As of October 1, 2013, consumers could buy insurance from:
1) the ACA exchanges offering group policies with cost-savings based on income eligibility standards,
2) the individual market which existed before the ACA and continues to operate.
What's the difference between plans offered by each market?
Minimal difference according to the info at the linked Healthcare.gov page. The ACA's subsidized cost-savings are only available through the exchanges. Does that mean that consumers will gravitate to one or the other market based on their need for subsidies?

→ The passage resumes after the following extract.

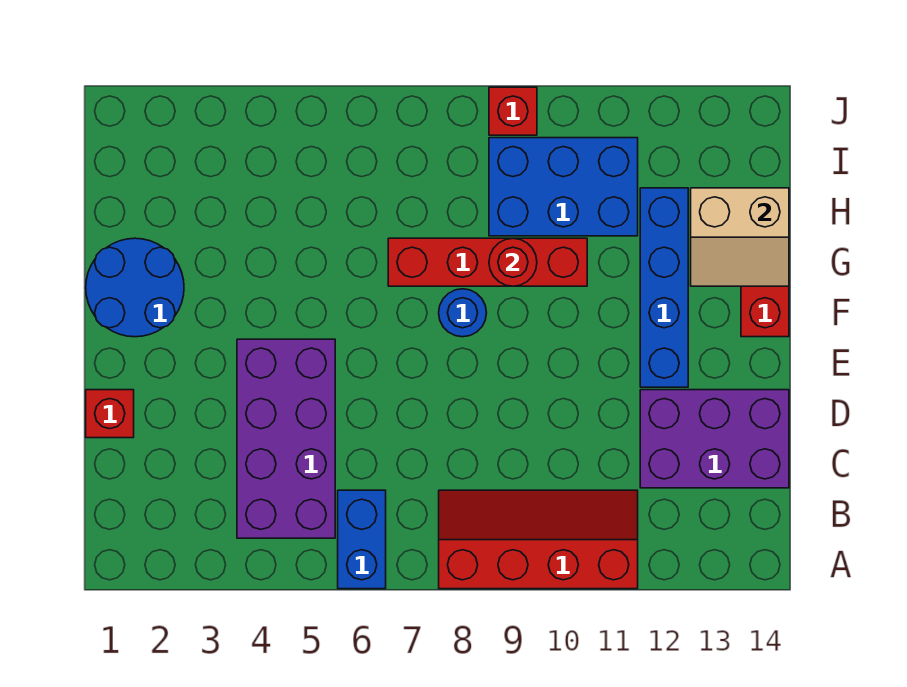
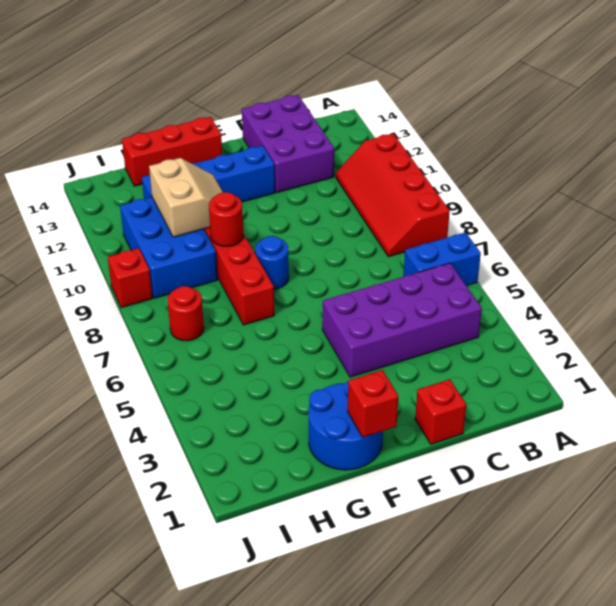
none -> red 1x1 brick [347,370,398,437]
tan 2x2 slope [691,188,789,286] -> tan 2x2 slope moved to [149,158,223,237]
none -> red 1x1 round brick [168,286,204,341]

Going back to the unified whole that includes all 316 million consumers, what justifies the existence of two markets? Why is it preferable for insurance companies to operate an individual insurance market instead of combining it with the exchanges? Will all consumers receive equal treatment or will cost-shifting be applied only to the exchanges? How will the performance of the two markets compare between now and Open Enrollment 2014?
It's funny that HHS Secretary Sebelius was expected to answer for notification letters sent to policyholders by the insurance companies that operate in the private sector. Why weren't there any representatives from the insurance companies at the hearing to testify about their business practices?